Hildan pulang ke rumah malam ini, setelah cukup lelah melakukan banyak pekerjaan dikantor. Saat dia berjalan masuk menuju kamarnya, tidak sengaja Hildan melihat Jenny yang ketiduran diatas sofa. Dia menghampirinya dan menatap wajah tenang Jenny yang sedang terlelap.
"Untuk apa juga dia menungguku disini, tidak penting sekali. Mungkin dia sedang mencoba membuat aku tersentuh dengan semua ini"
Hildan benar-benar tidak memperdulikan Jenny yang sedang menunggunya pulang sampai dia ketiduran di atas sofa. Jenny terbangun ketika suara dering ponsel miliknya yang terdengar begitu nyaring. Jenny mengambil ponselnya dan mengangkat telepon dari pekerjanya itu. Dia melirik jam dinding yang menunjukan pukul 9 malam.
"Hallo Kak, pasokan bunga baru datang. Apa kita akan langsung pergi ke tempat acara untuk merangkai bunganya?"
"Iya Sil, lagian sudah tidak ada waktu lagi. Nanti aku jemput kamu, sekarang kamu sedang di toko 'kan, tunggu di situ biar aku menjemput kamu"
"Iya Kak"
Jenny berjalan perlahan menuju kamar suaminya. Dia mendengar mobil suaminya yang sudah pulang tadi, meski Hildan sama sekali tidak menyapanya. Jenny mengetuk pintu kamar Hildan beberapa kali. Sampai pintu terbuka dan memperlihatkan Hildan yang masih menggunakan handuk dengan rambut yang masih basah. Masih terlihat tetesan air di wajahnya dan tubuhnya.Jenny menunduk karena merasa malu sendiri menatap dada suaminya yang polos tanpa busana.
"Ada apa? Mengganggu saja"
"Maaf Mas, aku hanya mau izin kalau malam ini aku harus keluar karena ada pekerjaan"
"Cih, pekerjaan apa jam segini? Jual diri?!"
Deg..
Jenny merasa harga dirinya begitu di rendahkan oleh suaminya. Bahkan suaminya sendiri yang merendahkan harga dirinya saat ini. "Aku ada pekerjaan untuk merangkai bu...."
"Ahh sudahlah, aku tidak peduli apapun pekerjaan kamu. Lagian siapa peduli kamu mau kerja apapun, selama kamu bisa mengurus Zaina dengan baik. Maka aku tidak peduli semua tentangmu"

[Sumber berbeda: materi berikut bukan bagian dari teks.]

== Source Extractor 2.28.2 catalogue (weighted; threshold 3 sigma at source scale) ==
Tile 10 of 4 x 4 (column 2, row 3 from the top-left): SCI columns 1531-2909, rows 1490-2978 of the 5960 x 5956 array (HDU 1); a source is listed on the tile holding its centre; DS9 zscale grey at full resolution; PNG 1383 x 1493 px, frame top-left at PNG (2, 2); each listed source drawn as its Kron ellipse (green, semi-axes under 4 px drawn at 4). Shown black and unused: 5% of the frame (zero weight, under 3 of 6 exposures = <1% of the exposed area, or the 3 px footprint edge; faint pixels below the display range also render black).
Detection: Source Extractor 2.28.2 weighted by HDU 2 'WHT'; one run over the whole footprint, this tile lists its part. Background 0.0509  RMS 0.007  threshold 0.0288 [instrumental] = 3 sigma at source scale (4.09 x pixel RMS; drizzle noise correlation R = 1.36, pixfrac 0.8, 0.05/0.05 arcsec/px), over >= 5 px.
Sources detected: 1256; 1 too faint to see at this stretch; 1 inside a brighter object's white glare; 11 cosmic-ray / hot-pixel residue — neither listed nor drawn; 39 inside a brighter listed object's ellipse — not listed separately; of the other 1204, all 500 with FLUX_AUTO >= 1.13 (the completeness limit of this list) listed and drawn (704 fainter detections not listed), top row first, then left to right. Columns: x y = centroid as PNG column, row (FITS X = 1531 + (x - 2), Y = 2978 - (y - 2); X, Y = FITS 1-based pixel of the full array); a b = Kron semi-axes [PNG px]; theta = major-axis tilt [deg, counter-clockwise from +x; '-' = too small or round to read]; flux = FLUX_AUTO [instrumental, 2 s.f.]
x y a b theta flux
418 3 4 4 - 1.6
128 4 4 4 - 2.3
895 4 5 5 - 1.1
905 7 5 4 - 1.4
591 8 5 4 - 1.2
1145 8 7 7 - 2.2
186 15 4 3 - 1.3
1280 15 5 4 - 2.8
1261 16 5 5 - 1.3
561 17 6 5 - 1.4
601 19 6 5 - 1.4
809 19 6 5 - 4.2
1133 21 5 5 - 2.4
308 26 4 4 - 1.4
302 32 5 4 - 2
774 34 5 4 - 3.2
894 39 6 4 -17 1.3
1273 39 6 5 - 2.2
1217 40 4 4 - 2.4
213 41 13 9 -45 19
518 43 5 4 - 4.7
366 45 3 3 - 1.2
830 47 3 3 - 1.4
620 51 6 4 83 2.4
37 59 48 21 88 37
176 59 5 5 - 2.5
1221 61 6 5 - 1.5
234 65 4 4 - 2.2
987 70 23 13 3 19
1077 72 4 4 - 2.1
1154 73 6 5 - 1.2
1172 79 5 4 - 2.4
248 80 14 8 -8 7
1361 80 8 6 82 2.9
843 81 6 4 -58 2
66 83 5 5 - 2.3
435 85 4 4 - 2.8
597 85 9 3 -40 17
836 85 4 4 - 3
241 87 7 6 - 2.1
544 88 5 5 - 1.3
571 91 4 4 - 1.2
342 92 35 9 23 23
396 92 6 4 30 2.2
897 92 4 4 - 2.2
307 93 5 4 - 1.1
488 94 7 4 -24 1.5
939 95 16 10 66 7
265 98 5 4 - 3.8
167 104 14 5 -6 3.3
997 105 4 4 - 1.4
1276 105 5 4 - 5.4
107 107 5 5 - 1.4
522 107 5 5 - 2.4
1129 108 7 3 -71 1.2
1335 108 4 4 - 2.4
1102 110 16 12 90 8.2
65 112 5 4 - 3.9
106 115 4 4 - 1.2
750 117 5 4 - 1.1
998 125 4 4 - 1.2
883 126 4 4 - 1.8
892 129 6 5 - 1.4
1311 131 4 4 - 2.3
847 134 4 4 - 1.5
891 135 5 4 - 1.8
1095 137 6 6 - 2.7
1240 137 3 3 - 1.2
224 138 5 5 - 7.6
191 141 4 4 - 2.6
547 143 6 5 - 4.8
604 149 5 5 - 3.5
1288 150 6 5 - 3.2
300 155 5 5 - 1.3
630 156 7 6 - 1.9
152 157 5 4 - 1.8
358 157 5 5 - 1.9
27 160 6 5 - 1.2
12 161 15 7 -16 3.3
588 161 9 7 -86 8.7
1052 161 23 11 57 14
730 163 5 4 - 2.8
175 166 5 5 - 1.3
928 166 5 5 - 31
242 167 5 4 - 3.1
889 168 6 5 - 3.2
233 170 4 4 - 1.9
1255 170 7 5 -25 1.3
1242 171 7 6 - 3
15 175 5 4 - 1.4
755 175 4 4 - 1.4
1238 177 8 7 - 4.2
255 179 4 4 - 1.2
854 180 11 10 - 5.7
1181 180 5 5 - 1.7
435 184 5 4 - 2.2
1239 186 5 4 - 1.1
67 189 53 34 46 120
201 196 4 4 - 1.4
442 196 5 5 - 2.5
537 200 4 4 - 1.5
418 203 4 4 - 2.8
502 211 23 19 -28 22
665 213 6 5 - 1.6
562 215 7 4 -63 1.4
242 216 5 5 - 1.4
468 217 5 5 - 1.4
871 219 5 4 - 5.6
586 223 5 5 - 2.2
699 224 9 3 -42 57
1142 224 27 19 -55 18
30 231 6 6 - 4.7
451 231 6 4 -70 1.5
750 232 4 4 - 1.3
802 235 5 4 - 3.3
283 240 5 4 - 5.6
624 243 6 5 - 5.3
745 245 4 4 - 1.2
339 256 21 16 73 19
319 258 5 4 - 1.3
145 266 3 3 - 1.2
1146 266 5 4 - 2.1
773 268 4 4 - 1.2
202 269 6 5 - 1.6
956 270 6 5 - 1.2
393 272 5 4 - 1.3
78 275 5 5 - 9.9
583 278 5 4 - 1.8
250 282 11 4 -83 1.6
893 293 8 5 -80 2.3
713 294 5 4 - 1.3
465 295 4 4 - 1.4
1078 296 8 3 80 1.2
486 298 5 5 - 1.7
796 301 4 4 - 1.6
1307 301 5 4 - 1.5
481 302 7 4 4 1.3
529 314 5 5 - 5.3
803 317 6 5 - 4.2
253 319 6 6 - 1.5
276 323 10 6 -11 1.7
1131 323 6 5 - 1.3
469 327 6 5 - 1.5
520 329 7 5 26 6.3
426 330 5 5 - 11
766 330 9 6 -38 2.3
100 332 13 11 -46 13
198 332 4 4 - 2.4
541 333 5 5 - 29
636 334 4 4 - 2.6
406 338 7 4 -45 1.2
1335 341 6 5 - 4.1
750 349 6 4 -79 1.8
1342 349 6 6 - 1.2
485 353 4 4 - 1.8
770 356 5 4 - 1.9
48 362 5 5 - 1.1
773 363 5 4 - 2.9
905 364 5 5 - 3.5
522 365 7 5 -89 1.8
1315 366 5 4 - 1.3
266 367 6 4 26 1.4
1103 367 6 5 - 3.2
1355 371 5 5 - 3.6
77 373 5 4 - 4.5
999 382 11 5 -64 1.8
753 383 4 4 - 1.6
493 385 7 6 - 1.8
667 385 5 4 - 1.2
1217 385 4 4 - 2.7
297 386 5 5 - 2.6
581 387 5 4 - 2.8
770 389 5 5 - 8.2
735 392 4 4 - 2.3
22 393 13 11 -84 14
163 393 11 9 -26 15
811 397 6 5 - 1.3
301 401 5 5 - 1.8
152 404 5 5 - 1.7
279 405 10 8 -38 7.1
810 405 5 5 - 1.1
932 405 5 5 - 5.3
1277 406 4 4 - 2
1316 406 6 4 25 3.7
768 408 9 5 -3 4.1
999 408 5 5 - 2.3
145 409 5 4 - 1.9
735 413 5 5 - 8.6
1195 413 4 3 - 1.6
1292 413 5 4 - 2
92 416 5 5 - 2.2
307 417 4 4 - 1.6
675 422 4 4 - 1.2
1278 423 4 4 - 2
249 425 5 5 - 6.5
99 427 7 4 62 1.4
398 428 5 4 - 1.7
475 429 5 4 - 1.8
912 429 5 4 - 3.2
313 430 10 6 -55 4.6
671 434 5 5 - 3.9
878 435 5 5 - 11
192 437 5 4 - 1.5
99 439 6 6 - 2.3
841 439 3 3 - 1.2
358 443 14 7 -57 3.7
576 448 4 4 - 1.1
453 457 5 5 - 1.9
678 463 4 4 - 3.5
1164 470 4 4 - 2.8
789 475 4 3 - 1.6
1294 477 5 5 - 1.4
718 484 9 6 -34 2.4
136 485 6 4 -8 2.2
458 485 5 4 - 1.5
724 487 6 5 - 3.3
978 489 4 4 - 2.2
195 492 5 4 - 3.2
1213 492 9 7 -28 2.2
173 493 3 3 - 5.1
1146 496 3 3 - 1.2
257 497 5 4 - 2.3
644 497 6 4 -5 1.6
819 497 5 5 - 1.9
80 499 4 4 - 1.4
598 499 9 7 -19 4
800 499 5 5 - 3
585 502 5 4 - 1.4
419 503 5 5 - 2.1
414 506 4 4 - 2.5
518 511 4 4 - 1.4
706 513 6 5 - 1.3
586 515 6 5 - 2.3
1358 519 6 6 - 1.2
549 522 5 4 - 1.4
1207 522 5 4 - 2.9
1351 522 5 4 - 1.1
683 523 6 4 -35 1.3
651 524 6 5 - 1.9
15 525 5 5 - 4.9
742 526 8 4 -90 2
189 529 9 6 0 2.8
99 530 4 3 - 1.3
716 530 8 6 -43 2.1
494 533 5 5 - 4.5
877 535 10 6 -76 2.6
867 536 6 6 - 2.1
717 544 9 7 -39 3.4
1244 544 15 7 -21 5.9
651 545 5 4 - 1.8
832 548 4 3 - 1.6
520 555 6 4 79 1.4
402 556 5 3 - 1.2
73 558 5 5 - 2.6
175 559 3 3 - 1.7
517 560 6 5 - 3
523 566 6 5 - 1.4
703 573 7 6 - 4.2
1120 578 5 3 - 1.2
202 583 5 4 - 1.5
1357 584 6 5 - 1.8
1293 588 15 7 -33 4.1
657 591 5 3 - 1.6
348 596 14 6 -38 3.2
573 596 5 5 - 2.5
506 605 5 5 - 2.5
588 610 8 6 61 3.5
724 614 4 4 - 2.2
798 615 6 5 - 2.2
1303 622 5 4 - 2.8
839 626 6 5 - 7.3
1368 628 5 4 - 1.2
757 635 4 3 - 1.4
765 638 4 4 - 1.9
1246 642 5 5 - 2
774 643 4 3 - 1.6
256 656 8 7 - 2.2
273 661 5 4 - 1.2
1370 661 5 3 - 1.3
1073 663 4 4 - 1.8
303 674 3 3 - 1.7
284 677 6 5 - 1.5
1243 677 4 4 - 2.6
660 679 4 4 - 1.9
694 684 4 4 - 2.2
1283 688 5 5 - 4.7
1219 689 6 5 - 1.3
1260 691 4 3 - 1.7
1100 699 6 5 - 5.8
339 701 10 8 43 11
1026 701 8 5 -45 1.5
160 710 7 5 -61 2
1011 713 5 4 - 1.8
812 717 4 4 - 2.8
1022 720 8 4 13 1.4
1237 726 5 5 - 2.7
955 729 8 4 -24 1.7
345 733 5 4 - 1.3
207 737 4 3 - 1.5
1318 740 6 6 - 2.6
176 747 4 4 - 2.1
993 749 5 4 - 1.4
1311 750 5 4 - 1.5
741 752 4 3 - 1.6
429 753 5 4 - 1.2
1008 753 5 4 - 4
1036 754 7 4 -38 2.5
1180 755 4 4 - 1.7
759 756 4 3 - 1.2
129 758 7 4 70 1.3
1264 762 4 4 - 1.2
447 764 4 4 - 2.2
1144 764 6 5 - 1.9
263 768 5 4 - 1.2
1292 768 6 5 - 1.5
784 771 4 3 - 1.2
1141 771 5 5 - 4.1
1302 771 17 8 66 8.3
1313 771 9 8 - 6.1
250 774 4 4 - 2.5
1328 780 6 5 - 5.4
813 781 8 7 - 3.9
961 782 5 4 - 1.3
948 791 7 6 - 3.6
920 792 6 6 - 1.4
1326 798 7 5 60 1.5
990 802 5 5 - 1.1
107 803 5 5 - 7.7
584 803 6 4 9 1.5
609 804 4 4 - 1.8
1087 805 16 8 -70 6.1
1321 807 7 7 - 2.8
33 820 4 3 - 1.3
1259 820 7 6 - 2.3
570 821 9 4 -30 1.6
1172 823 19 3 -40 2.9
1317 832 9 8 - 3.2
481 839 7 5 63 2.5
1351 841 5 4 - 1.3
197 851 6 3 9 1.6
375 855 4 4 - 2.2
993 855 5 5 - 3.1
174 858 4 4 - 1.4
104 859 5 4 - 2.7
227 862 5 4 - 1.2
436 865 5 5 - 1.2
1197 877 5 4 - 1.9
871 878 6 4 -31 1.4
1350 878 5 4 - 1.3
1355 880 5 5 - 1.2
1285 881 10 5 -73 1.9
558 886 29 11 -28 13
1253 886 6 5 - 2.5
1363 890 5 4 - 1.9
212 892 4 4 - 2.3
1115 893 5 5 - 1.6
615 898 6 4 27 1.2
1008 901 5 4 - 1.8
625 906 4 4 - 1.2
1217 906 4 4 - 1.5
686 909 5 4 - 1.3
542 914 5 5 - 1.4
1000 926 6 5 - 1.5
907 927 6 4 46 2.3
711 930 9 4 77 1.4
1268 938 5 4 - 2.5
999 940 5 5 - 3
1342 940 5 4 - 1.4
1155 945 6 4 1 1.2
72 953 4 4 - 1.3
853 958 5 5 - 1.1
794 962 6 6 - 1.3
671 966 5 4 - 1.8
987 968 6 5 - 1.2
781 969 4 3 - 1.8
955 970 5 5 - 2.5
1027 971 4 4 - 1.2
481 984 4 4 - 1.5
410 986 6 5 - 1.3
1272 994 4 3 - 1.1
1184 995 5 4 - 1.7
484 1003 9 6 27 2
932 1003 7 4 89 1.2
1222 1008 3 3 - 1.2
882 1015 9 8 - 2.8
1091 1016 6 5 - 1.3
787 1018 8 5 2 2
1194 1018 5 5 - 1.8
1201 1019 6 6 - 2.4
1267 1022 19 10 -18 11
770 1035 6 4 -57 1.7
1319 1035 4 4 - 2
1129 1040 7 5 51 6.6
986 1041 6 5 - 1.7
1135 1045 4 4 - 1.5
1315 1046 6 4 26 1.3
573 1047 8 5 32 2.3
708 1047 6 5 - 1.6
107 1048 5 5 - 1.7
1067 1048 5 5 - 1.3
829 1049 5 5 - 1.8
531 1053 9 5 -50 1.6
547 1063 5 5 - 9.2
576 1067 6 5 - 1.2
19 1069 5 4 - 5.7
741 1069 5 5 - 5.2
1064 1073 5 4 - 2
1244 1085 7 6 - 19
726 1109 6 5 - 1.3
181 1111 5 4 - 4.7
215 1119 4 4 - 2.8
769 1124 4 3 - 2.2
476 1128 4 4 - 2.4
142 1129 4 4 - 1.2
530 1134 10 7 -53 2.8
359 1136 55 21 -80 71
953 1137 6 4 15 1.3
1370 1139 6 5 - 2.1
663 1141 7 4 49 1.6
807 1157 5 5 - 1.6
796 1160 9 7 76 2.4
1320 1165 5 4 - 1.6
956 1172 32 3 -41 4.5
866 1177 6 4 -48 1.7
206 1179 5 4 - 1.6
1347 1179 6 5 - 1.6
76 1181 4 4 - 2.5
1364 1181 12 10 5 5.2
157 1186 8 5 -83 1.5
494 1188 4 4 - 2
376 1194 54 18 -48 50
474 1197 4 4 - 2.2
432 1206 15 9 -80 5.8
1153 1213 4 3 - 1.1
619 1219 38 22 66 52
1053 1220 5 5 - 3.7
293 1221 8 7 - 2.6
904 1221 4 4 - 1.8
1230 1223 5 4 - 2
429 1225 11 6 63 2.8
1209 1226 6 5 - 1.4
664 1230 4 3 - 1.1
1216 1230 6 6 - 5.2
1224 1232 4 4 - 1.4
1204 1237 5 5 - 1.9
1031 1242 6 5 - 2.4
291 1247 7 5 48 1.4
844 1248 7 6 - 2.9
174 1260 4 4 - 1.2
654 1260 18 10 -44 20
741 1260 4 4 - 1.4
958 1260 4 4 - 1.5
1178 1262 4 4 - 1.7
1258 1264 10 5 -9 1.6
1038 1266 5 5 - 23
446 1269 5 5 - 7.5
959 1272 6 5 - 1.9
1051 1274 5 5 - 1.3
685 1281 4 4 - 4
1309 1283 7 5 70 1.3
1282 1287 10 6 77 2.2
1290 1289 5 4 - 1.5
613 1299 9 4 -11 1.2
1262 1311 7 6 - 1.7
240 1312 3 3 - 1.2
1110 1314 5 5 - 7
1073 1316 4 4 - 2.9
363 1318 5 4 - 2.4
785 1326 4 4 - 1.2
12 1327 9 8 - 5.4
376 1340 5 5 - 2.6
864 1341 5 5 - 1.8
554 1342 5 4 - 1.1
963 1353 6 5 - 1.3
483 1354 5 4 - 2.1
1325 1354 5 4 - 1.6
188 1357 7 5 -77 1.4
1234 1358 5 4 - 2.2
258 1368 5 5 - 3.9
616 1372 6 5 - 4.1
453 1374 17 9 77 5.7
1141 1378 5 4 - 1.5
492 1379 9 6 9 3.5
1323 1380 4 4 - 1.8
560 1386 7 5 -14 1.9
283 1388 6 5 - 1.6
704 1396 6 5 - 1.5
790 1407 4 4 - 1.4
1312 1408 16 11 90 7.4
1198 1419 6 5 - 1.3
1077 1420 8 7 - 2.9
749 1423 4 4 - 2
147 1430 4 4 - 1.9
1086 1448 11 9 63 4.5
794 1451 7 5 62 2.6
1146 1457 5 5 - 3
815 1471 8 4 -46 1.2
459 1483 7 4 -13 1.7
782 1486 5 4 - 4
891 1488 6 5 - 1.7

Hildan masuk kembali ke dalam kamar dengan menutup pintu kencang. Membuat Jenny begitu terkejut. Jenny menghela nafas dengan sikap suaminya ini. Dia kembali masuk ke dalam kamar dan melihat Zaina yang tidur dengan lelap. Jenny mengecup kening gadis kecilnya itu lalu bersiap untuk pergi bekerja.
"Bunda pergi dulu Nak, kamu baik-baik ya"
Jenny segera pergi menuju tempat tujuan, menjemput Sesil terlebih dulu sebelum dia pergi ke tempat acara wedding yang memesan rangkaian bunganya dari toko Jenny.
######
Jenny kembali pagi hari, dia benar-benar harus menyelesaikan pekerjaannya semalam karena pasokan bunga yang datang terlambat datang membuat Jenny bekerja di kejar waktu karena acara weddingnya adalah hari ini.
"Kau dari mana saja baru pulang jam segini?"
Jenny terlonjat kaget saat dia baru saja masuk ke dalam rumah dan mendengar suara Hildan yang begitu dingin dan dengan nada tinggi.
"Aku habis bekerja.. Arghh..."
Jenny menjerit saat Hildan menjambak rambutnya dengan kuat hingga kepalanya terbawa kebelakang. Menatap Hildan yang menatapnya dengan begitu tajam.
"Kau bekerja apa? Jual diri, iya? Sampai pulang pagi"
"Lepas, sakit Mas"
"Sakit ya?" Hildan menyeringai dan malah semakin memperkuat jambakan tangannya di rambut Jenny membuat Jenny menjerit kesakitan. Beberapa helai rambut terlepas dari kepalanya dan itu sangat menyakitkan.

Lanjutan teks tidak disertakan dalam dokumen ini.